The output is the lines below from the one with "left hip: (113, 176)" through the one with "left wrist: (170, 132)", both included, printed exactly and with no other line.

Pose estimation data:
○ ○ ○ ○
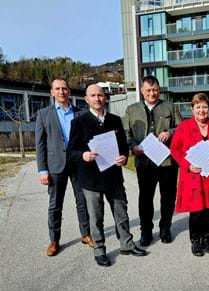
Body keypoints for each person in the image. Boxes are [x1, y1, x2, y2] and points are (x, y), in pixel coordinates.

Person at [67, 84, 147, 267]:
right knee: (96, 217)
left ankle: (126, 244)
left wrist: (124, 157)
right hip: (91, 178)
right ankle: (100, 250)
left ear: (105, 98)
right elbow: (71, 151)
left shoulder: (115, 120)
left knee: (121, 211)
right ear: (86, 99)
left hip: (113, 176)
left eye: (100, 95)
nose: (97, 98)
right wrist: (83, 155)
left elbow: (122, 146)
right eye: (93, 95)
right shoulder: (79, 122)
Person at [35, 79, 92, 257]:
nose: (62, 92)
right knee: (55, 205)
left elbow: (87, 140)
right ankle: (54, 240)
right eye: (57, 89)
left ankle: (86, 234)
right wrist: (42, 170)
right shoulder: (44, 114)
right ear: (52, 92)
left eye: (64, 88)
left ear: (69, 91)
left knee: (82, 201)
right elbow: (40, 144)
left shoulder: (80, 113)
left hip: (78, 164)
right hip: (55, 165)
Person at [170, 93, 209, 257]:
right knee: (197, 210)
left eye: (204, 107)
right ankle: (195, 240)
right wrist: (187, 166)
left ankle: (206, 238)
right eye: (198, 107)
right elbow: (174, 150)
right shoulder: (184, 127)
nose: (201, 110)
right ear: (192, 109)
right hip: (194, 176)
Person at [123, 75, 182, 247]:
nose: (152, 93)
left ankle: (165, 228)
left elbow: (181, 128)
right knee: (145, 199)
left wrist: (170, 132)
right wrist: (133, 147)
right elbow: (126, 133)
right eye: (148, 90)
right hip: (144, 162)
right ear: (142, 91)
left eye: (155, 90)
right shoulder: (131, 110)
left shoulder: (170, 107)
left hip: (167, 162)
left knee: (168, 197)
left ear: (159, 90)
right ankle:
○ ○ ○ ○
Task answer
left hip: (113, 176)
left eye: (100, 95)
nose: (97, 98)
right wrist: (83, 155)
left elbow: (122, 146)
right eye: (93, 95)
right shoulder: (79, 122)
Person at [35, 79, 92, 257]:
nose: (62, 92)
right knee: (55, 205)
left elbow: (87, 140)
right ankle: (54, 240)
right eye: (57, 89)
left ankle: (86, 234)
right wrist: (42, 170)
right shoulder: (44, 114)
right ear: (52, 92)
left eye: (64, 88)
left ear: (69, 91)
left knee: (82, 201)
right elbow: (40, 144)
left shoulder: (80, 113)
left hip: (78, 164)
right hip: (55, 165)
Person at [170, 93, 209, 257]:
right knee: (197, 210)
left eye: (204, 107)
right ankle: (195, 240)
right wrist: (187, 166)
left ankle: (206, 238)
right eye: (198, 107)
right elbow: (174, 150)
right shoulder: (184, 127)
nose: (201, 110)
right ear: (192, 109)
right hip: (194, 176)
Person at [123, 75, 182, 247]:
nose: (152, 93)
left ankle: (165, 228)
left elbow: (181, 128)
right knee: (145, 199)
left wrist: (170, 132)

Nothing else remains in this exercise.